The Feodo Tracker from abuse.ch represents one such blocklist that gets updated every 5 minutes. Let's take a look:

head -n 15 ipblocklist.csv
################################################################
# abuse.ch Feodo Tracker Botnet C2 IP Blocklist (CSV) #
# Last updated: 2021-08-17 15:00:42 UTC #
# #
# Terms Of Use: https://feodotracker.abuse.ch/blocklist/ #
# For questions please contact feodotracker [at] abuse.ch #
################################################################
#
"first_seen_utc","dst_ip","dst_port","c2_status","last_online","malware"
"2021-01-17 07:30:05","67.213.75.205","443","offline","2021-08-18","Dridex"
"2021-01-17 07:44:46","51.178.161.32","4643","online","2021-08-18","Dridex"
"2021-01-17 07:44:50","162.144.127.197","3786","online","2021-08-18","Dridex"
"2021-01-17 07:45:55","111.230.104.169","3388","online","2021-08-18","Dridex"
"2021-01-17 07:45:58","217.79.184.243","33443","online","2021-08-18","Dridex"
"2021-01-17 07:47:59","46.101.90.205","4643","online","2021-08-18","Dridex"

Before VAST can read this data, we need to tell VAST what type to use for it.

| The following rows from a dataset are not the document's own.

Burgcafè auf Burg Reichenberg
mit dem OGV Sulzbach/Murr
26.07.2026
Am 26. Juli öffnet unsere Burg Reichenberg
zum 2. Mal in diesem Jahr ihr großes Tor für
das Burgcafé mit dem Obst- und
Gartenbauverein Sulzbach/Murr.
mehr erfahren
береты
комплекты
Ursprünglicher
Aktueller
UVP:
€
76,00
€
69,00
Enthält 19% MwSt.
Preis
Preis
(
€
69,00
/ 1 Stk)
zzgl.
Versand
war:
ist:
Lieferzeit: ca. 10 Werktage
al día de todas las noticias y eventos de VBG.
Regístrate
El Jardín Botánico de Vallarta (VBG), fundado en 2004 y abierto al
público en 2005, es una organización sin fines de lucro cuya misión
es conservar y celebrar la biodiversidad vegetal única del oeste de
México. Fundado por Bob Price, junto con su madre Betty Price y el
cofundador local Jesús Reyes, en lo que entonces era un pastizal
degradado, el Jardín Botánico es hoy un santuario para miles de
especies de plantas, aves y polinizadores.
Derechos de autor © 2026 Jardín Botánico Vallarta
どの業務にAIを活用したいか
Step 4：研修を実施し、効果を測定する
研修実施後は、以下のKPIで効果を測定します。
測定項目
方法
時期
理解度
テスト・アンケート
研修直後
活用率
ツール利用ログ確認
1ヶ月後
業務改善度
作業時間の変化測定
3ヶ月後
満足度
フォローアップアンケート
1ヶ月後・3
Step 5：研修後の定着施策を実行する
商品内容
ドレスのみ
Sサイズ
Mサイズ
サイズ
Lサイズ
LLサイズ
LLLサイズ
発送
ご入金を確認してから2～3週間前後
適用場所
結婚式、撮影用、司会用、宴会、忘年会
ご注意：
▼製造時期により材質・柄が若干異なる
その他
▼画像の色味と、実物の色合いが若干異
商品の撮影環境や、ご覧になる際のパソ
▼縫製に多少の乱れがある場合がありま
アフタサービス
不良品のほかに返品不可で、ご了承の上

We write an abuse module for this:

module: abuse
types:
feodo.blocklist:
record:
- first_seen_utc: time
- dst_ip: ip
- dst_port: port
- c2_status:
enum:
- online
- offline
- last_online: time
- malware: string

In addition, you need to tell VAST what fields have the indicator data, consisting of value and an optional context. To this end, you need to provide a concept definition:

concepts:
matcher.indicator.value:
fields:
- abuse.feodo.blocklist.dst_ip
matcher.indicator.context:
fields:
- abuse.feodo.blocklist.malware

Now we can translate the blocklist into a format that VAST can read, e.g., CSV or JSON. In the example below, we simply add a header to the plain text file to create a valid CSV. (Feodo also provides a CSV download, but we want to illustrate how you can easily perform a translation.)

curl -sSL https://feodotracker.abuse.ch/downloads/ipblocklist.csv |
tr -d '\015' |
grep -v '^#' |
vast matcher import -t feodo.blocklist csv ips

We throw in a tr -d '\015' to convert DOS linebreaks to UNIX and strip # comments via grep -v.

The live matcher ips is now armed with the Feodo blocklist and matches it on all IP addresses.